→ **Task details**:
The response should contain all of the data below, reproduced exactly, and no pictures.

Stored entries
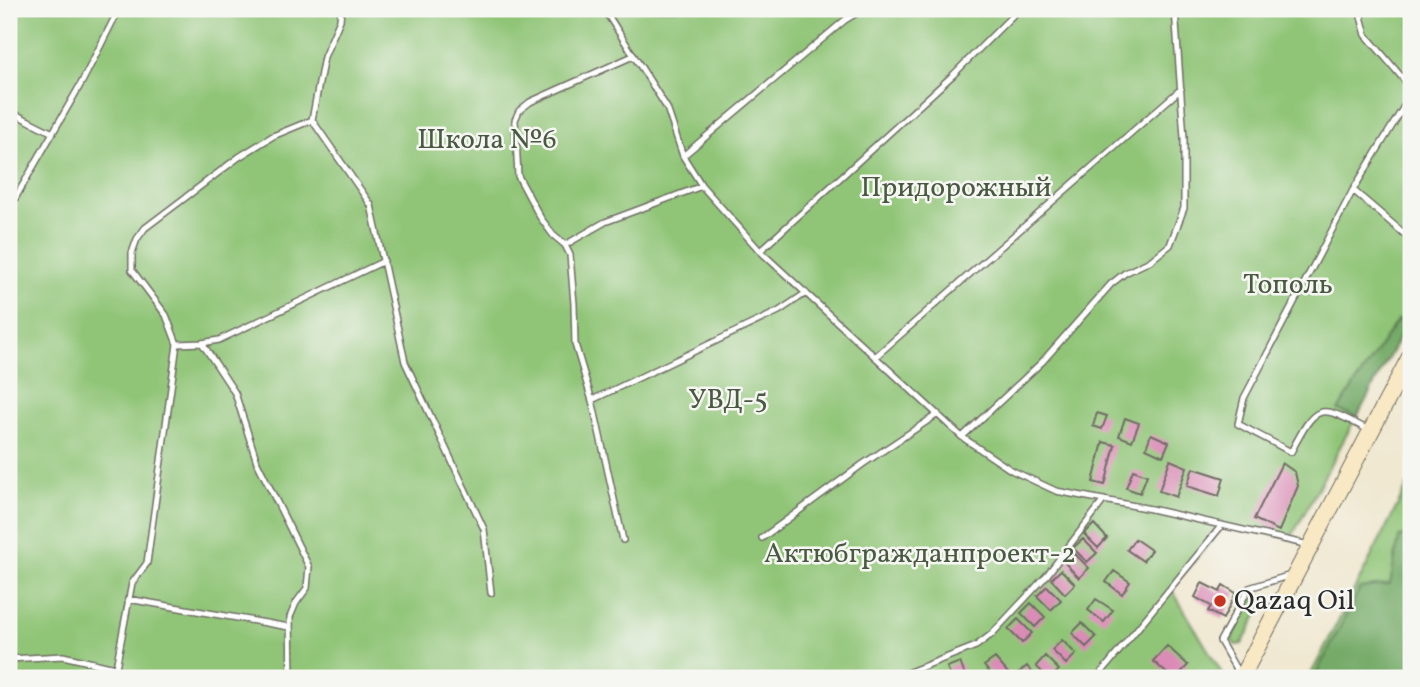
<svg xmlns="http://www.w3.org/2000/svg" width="1420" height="687" font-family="Vollkorn,serif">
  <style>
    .green { fill: #90c577; stroke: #5e7851; stroke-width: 2 }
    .forest { fill: #74aa68; stroke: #506a4a; stroke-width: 2 }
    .building { fill: #da8bb6 }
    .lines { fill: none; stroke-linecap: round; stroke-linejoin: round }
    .service-casing { stroke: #706d65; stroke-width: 8 }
    .secondary-casing { stroke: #706d65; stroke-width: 18 }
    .service { stroke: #fff; stroke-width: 5 }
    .secondary { stroke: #f8e8c3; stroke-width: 16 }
    .poi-dot { fill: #c8321e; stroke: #f6f6f2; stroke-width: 2.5 }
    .labels { text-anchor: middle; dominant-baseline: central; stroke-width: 5; stroke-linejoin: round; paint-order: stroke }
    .park-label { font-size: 28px; fill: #495942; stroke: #f6f6f2 }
    .poi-label { font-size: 28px; fill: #2b2b2b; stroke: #f6f6f2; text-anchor: start }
  </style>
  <rect width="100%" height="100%" fill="#f6f6f2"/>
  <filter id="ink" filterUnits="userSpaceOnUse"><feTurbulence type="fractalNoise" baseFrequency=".0143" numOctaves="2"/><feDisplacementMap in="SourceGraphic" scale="14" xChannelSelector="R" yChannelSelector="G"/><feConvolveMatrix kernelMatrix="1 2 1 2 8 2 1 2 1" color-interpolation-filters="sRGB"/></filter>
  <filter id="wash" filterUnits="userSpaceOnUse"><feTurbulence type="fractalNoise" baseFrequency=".00686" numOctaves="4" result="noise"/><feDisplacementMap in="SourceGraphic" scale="28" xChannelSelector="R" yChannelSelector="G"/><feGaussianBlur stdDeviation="1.57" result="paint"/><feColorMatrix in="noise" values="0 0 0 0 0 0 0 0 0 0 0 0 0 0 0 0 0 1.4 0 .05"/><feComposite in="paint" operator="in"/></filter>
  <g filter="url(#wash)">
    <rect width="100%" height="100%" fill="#f0e8d1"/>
    <path class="green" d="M9,9H1411V315L1291,538L1224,526L1171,588L1223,675L1222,678H9Z
      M1411,479V678H1309Z
      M1255,595H1262L1265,600L1242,644L1235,645L1231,639Z"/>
    <path class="forest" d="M1398,319L1407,323L1357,417L1338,410Z
      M1411,535V661L1408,678H1314L1360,588L1390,584L1399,537Z"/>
    <g id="blocks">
      <path class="building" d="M1097,413L1107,416L1102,429L1093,426Z
        M1125,418L1139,423L1132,441L1119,436Z
        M1151,434L1169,442L1163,456L1146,448Z
        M1103,442L1115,445L1105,485L1093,482Z
        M1170,460L1187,467L1176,497L1159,491Z
        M1282,463L1295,472L1298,486L1279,531L1254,519Z
        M1193,468L1224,478L1219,496L1187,486Z
        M1133,470L1147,475L1140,493L1126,488Z
        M1094,524L1107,538L1098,548L1084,534Z
        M1083,539L1097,553L1087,562L1073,548Z
        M1135,539L1151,550L1143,561L1127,550Z
        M1075,554L1089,568L1079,578L1065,563Z
        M1061,570L1075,584L1065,594L1051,579Z
        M1114,571L1130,582L1122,594L1106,582Z
        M1202,583L1220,592L1223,585L1236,593L1223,619L1208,611L1211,606L1195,597Z
        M1047,586L1061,600L1051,610L1037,596Z
        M1096,599L1113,610L1104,622L1088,610Z
        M1031,603L1045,617L1035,627L1021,613Z
        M1018,619L1032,633L1022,643L1008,629Z
        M1082,623L1096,637L1086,647L1072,633Z
        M1062,640L1076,654L1066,664L1052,650Z
        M1167,646L1188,665L1176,678H1172L1153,661Z
        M1045,656L1059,670L1051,678H1048L1036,666Z
        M995,658L1008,673L1001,678H994L984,666Z
        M960,662L966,678H951L947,667Z
        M1027,666L1036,678H1019L1016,675Z"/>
    </g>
  </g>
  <g filter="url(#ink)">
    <use href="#blocks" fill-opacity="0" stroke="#706d65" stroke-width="2"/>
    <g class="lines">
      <defs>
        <path id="service" d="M341,9L340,20L324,57L312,120L371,205L405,362L484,529L491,593
          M604,9L667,108L683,156L702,186L760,251L962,437L1011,470L1056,491L1151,509L1309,545
          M1359,9L1366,35L1411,88
          M608,16L616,9
          M9,111L53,133
          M683,156L845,20L863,9
          M1353,190L1244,398L1238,424L1291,452C1318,400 1319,405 1369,430
          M9,209L82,82L119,9
          M1408,237L1353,190L1411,95
          M565,245L605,222L702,186
          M760,251L953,75L1019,9
          M202,343L235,393L257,462L309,567L307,588L296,603L290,617L291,678
          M177,344L202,343L219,340L384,261
          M875,357L1181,89
          M1395,391L1411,387
          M592,400L779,311L806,293
          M962,437L1042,362L1111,284L1125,273L1150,261L1170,245L1184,208V138L1175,9
          M762,538L863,464L938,414
          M623,540L593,404L575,344L574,304L570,255L565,245L553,235L540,217L518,176L515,120L519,111L530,102L633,56
          M128,599L289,627
          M9,659L63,656L115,668
          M1240,676L1220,641L1249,588L1291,575
          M114,678L132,583L147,563L177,344L166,315L132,270V253L137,239L145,228L239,157L273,136L312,120
          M727,678H728
          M894,678L976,646L992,634L1047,575L1104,500
          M1097,678L1222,525"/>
        <path id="secondary" d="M1241,678L1411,355"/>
      </defs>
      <use href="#service" class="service-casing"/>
      <use href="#secondary" class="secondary-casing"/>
      <use href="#service" class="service"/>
      <use href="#secondary" class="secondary"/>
    </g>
  </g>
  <circle class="poi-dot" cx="1220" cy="601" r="7"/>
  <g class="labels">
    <g class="park-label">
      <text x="487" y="140">Школа №6</text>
      <text x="956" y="188">Придорожный</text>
      <text x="1288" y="285">Тополь</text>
      <text x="728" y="400">УВД-5</text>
      <text x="920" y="554">Актюбгражданпроект-2</text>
    </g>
    <g class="poi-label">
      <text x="1234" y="601">Qazaq Oil</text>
    </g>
  </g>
  <rect width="1420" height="687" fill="none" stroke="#f6f6f2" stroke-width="35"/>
</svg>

→ **The completed task**:
<svg xmlns="http://www.w3.org/2000/svg" width="1420" height="687" font-family="Vollkorn,serif">
  <style>
    .green { fill: #90c577; stroke: #5e7851; stroke-width: 2 }
    .forest { fill: #74aa68; stroke: #506a4a; stroke-width: 2 }
    .building { fill: #da8bb6 }
    .lines { fill: none; stroke-linecap: round; stroke-linejoin: round }
    .service-casing { stroke: #706d65; stroke-width: 8 }
    .secondary-casing { stroke: #706d65; stroke-width: 18 }
    .service { stroke: #fff; stroke-width: 5 }
    .secondary { stroke: #f8e8c3; stroke-width: 16 }
    .poi-dot { fill: #c8321e; stroke: #f6f6f2; stroke-width: 2.5 }
    .labels { text-anchor: middle; dominant-baseline: central; stroke-width: 5; stroke-linejoin: round; paint-order: stroke }
    .park-label { font-size: 28px; fill: #495942; stroke: #f6f6f2 }
    .poi-label { font-size: 28px; fill: #2b2b2b; stroke: #f6f6f2; text-anchor: start }
  </style>
  <rect width="100%" height="100%" fill="#f6f6f2"/>
  <filter id="ink" filterUnits="userSpaceOnUse"><feTurbulence type="fractalNoise" baseFrequency=".0143" numOctaves="2"/><feDisplacementMap in="SourceGraphic" scale="14" xChannelSelector="R" yChannelSelector="G"/><feConvolveMatrix kernelMatrix="1 2 1 2 8 2 1 2 1" color-interpolation-filters="sRGB"/></filter>
  <filter id="wash" filterUnits="userSpaceOnUse"><feTurbulence type="fractalNoise" baseFrequency=".00686" numOctaves="4" result="noise"/><feDisplacementMap in="SourceGraphic" scale="28" xChannelSelector="R" yChannelSelector="G"/><feGaussianBlur stdDeviation="1.57" result="paint"/><feColorMatrix in="noise" values="0 0 0 0 0 0 0 0 0 0 0 0 0 0 0 0 0 1.4 0 .05"/><feComposite in="paint" operator="in"/></filter>
  <g filter="url(#wash)">
    <rect width="100%" height="100%" fill="#f0e8d1"/>
    <path class="green" d="M9,9H1411V315L1291,538L1224,526L1171,588L1223,675L1222,678H9Z
      M1411,479V678H1309Z
      M1255,595H1262L1265,600L1242,644L1235,645L1231,639Z"/>
    <path class="forest" d="M1398,319L1407,323L1357,417L1338,410Z
      M1411,535V661L1408,678H1314L1360,588L1390,584L1399,537Z"/>
    <g id="blocks">
      <path class="building" d="M1097,413L1107,416L1102,429L1093,426Z
        M1125,418L1139,423L1132,441L1119,436Z
        M1151,434L1169,442L1163,456L1146,448Z
        M1103,442L1115,445L1105,485L1093,482Z
        M1170,460L1187,467L1176,497L1159,491Z
        M1282,463L1295,472L1298,486L1279,531L1254,519Z
        M1193,468L1224,478L1219,496L1187,486Z
        M1133,470L1147,475L1140,493L1126,488Z
        M1094,524L1107,538L1098,548L1084,534Z
        M1083,539L1097,553L1087,562L1073,548Z
        M1135,539L1151,550L1143,561L1127,550Z
        M1075,554L1089,568L1079,578L1065,563Z
        M1061,570L1075,584L1065,594L1051,579Z
        M1114,571L1130,582L1122,594L1106,582Z
        M1202,583L1220,592L1223,585L1236,593L1223,619L1208,611L1211,606L1195,597Z
        M1047,586L1061,600L1051,610L1037,596Z
        M1096,599L1113,610L1104,622L1088,610Z
        M1031,603L1045,617L1035,627L1021,613Z
        M1018,619L1032,633L1022,643L1008,629Z
        M1082,623L1096,637L1086,647L1072,633Z
        M1062,640L1076,654L1066,664L1052,650Z
        M1167,646L1188,665L1176,678H1172L1153,661Z
        M1045,656L1059,670L1051,678H1048L1036,666Z
        M995,658L1008,673L1001,678H994L984,666Z
        M960,662L966,678H951L947,667Z
        M1027,666L1036,678H1019L1016,675Z"/>
    </g>
  </g>
  <g filter="url(#ink)">
    <use href="#blocks" fill-opacity="0" stroke="#706d65" stroke-width="2"/>
    <g class="lines">
      <defs>
        <path id="service" d="M341,9L340,20L324,57L312,120L371,205L405,362L484,529L491,593
          M604,9L667,108L683,156L702,186L760,251L962,437L1011,470L1056,491L1151,509L1309,545
          M1359,9L1366,35L1411,88
          M608,16L616,9
          M9,111L53,133
          M683,156L845,20L863,9
          M1353,190L1244,398L1238,424L1291,452C1318,400 1319,405 1369,430
          M9,209L82,82L119,9
          M1408,237L1353,190L1411,95
          M565,245L605,222L702,186
          M760,251L953,75L1019,9
          M202,343L235,393L257,462L309,567L307,588L296,603L290,617L291,678
          M177,344L202,343L219,340L384,261
          M875,357L1181,89
          M1395,391L1411,387
          M592,400L779,311L806,293
          M962,437L1042,362L1111,284L1125,273L1150,261L1170,245L1184,208V138L1175,9
          M762,538L863,464L938,414
          M623,540L593,404L575,344L574,304L570,255L565,245L553,235L540,217L518,176L515,120L519,111L530,102L633,56
          M128,599L289,627
          M9,659L63,656L115,668
          M1240,676L1220,641L1249,588L1291,575
          M114,678L132,583L147,563L177,344L166,315L132,270V253L137,239L145,228L239,157L273,136L312,120
          M727,678H728
          M894,678L976,646L992,634L1047,575L1104,500
          M1097,678L1222,525"/>
        <path id="secondary" d="M1241,678L1411,355"/>
      </defs>
      <use href="#service" class="service-casing"/>
      <use href="#secondary" class="secondary-casing"/>
      <use href="#service" class="service"/>
      <use href="#secondary" class="secondary"/>
    </g>
  </g>
  <circle class="poi-dot" cx="1220" cy="601" r="7"/>
  <g class="labels">
    <g class="park-label">
      <text x="487" y="140">Школа №6</text>
      <text x="956" y="188">Придорожный</text>
      <text x="1288" y="285">Тополь</text>
      <text x="728" y="400">УВД-5</text>
      <text x="920" y="554">Актюбгражданпроект-2</text>
    </g>
    <g class="poi-label">
      <text x="1234" y="601">Qazaq Oil</text>
    </g>
  </g>
  <rect width="1420" height="687" fill="none" stroke="#f6f6f2" stroke-width="35"/>
</svg>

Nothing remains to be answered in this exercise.